Transcribe everything from "This is primarily" down to "about variable scope." in the text on stacked bidirectional LSTMs.

-- READING TEXT --
— begin —
2) Also worth a look at another approach stacked bilstm.

Solution 2

This is primarily same as the first answer but with a little variation of usage of scope name and with added dropout wrappers. It also takes care of the error the first answer gives about variable scope.

def bidirectional_lstm(input_data, num_layers, rnn_size, keep_prob):

    output = input_data
    for layer in range(num_layers):
        with tf.variable_scope('encoder_{}'.format(layer),reuse=tf.AUTO_REUSE):

            # By giving a different variable scope to each layer, I've ensured that
            # the weights are not shared among the layers. If you want to share the
            # weights, you can do that by giving variable_scope as "encoder" but do
            # make sure first that reuse is set to tf.AUTO_REUSE

            cell_fw = tf.contrib.rnn.LSTMCell(rnn_size, initializer=tf.truncated_normal_initializer(-0.1, 0.1, seed=2))
            cell_fw = tf.contrib.rnn.DropoutWrapper(cell_fw, input_keep_prob = keep_prob)

            cell_bw = tf.contrib.rnn.LSTMCell(rnn_size, initializer=tf.truncated_normal_initializer(-0.1, 0.1, seed=2))
— end —
-- SOURCE DATA --
— begin —
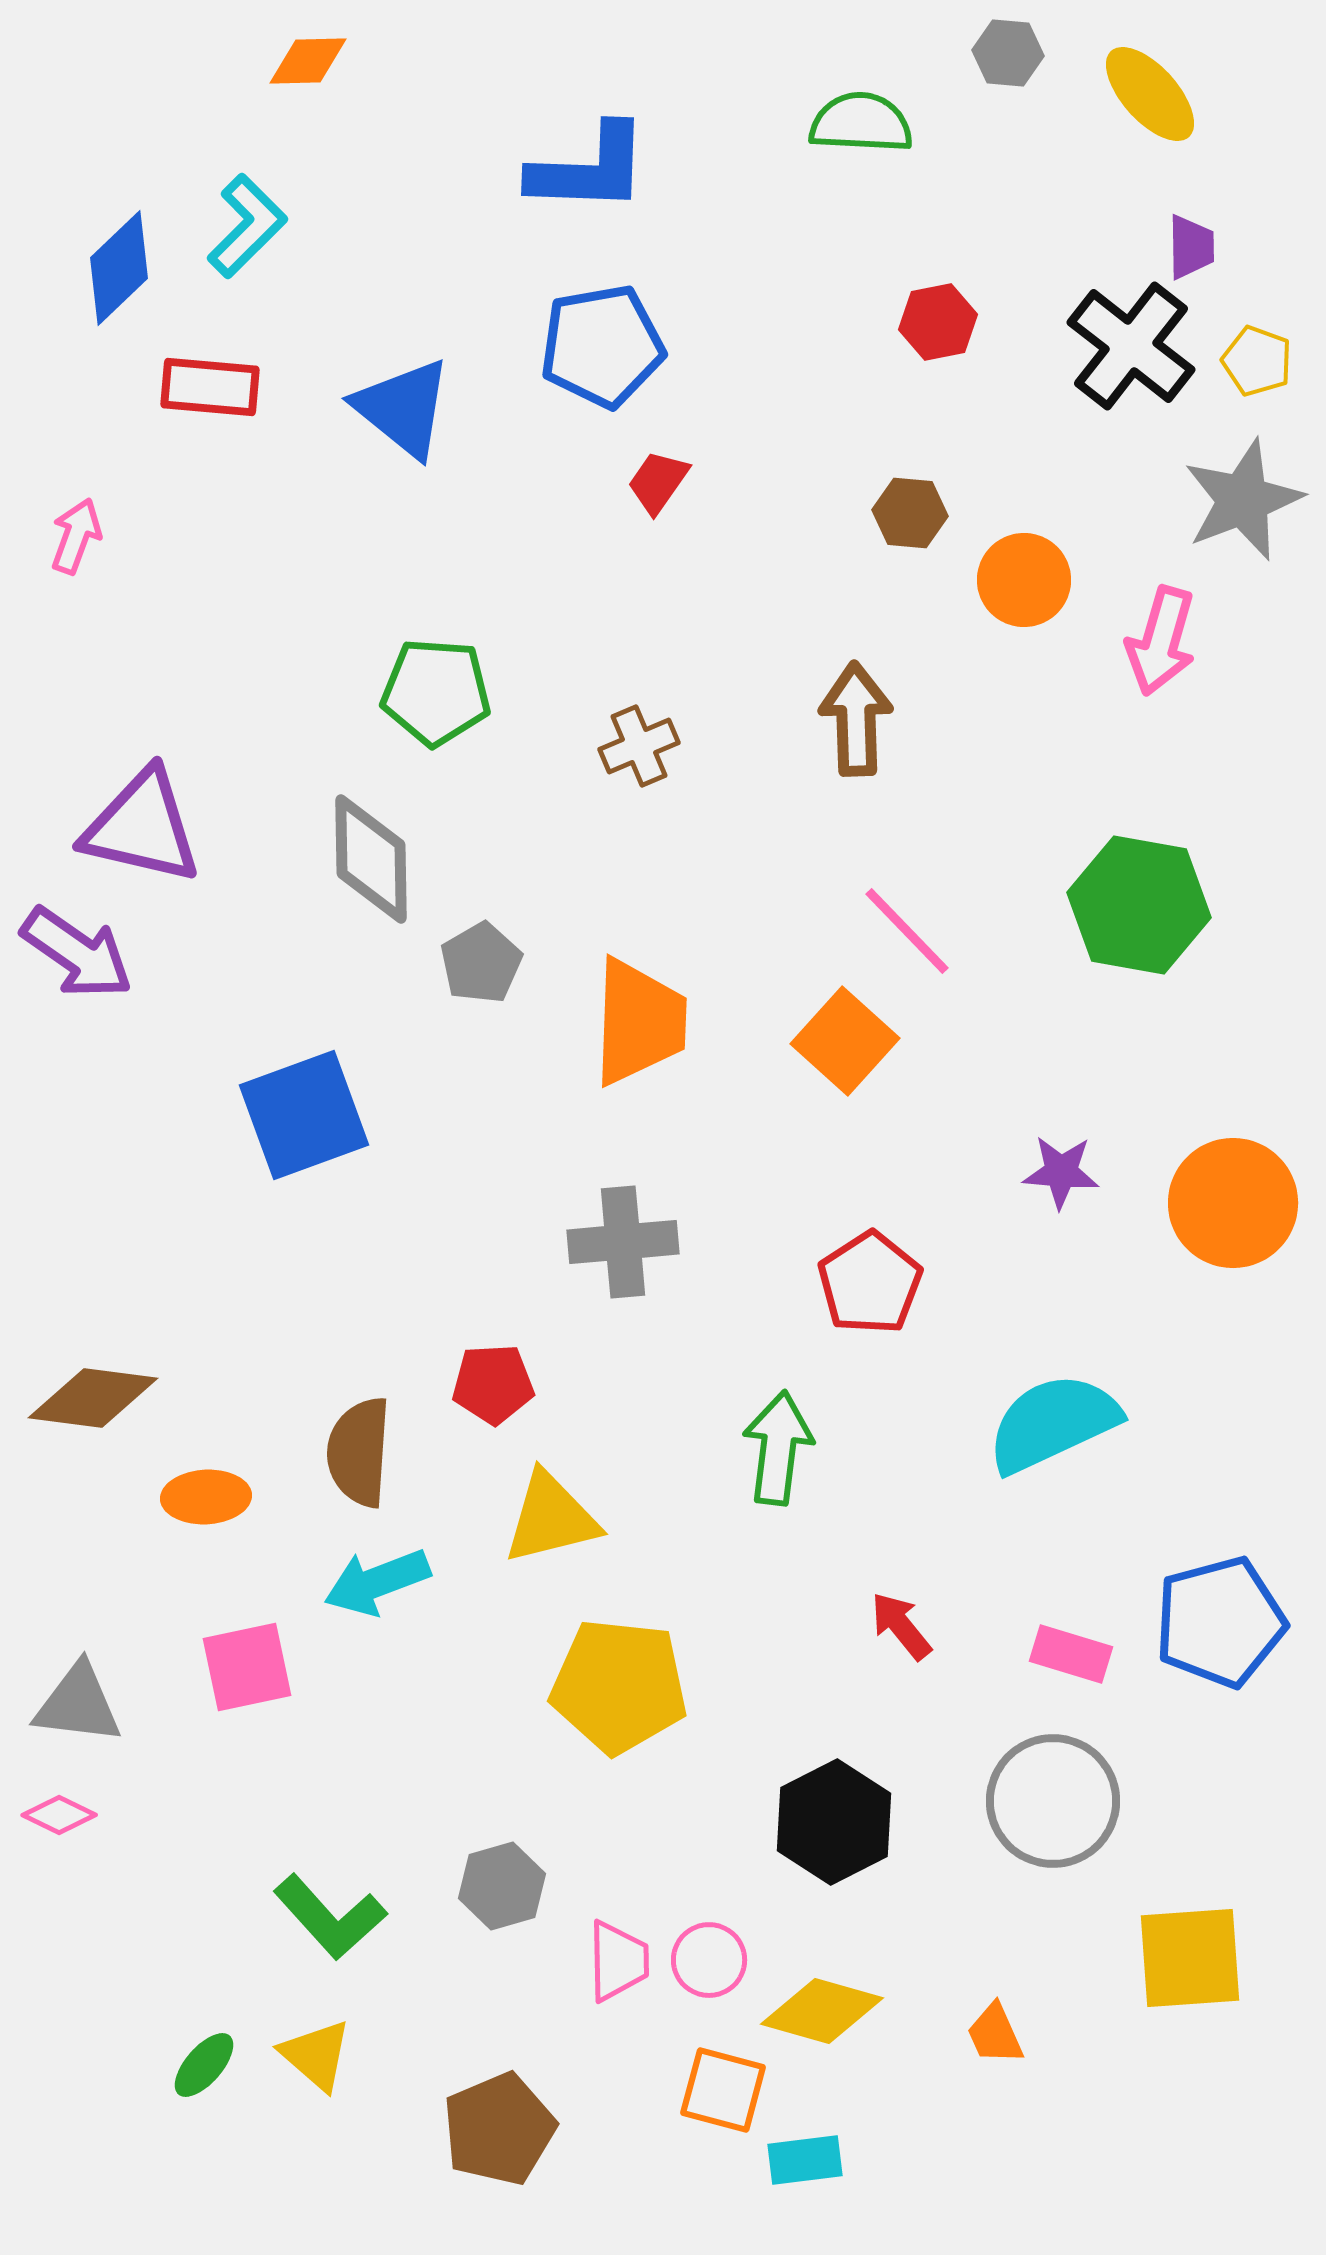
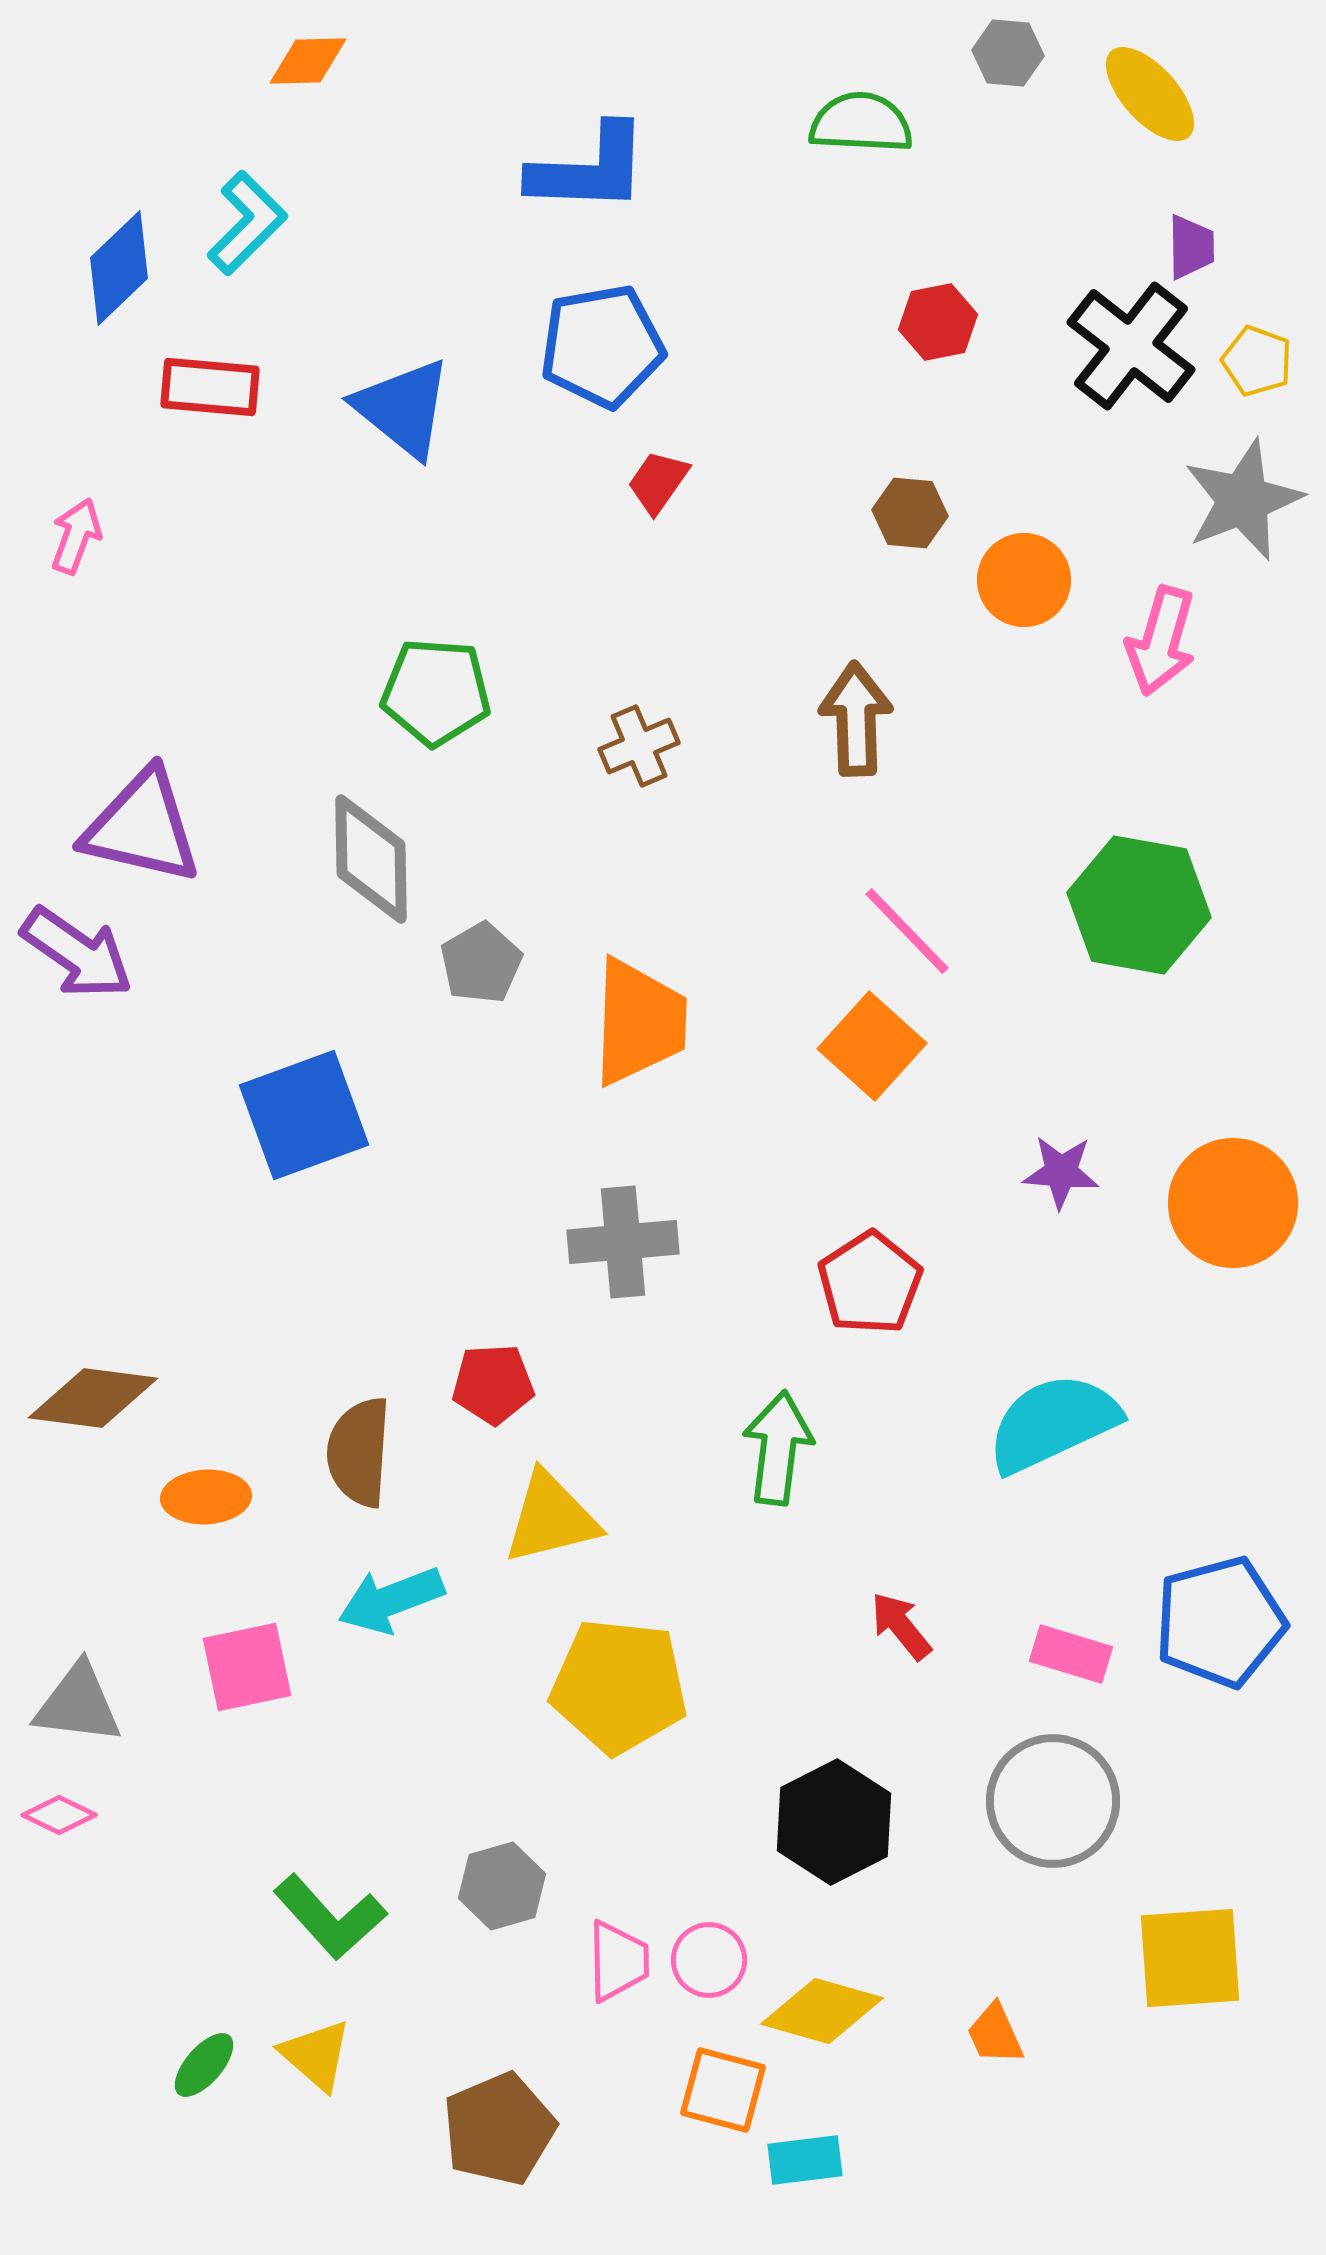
cyan L-shape at (247, 226): moved 3 px up
orange square at (845, 1041): moved 27 px right, 5 px down
cyan arrow at (377, 1582): moved 14 px right, 18 px down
— end —
-- ANSWER IN FULL --
This is primarily same as the first answer but with a little variation of usage of scope name and with added dropout wrappers. It also takes care of the error the first answer gives about variable scope.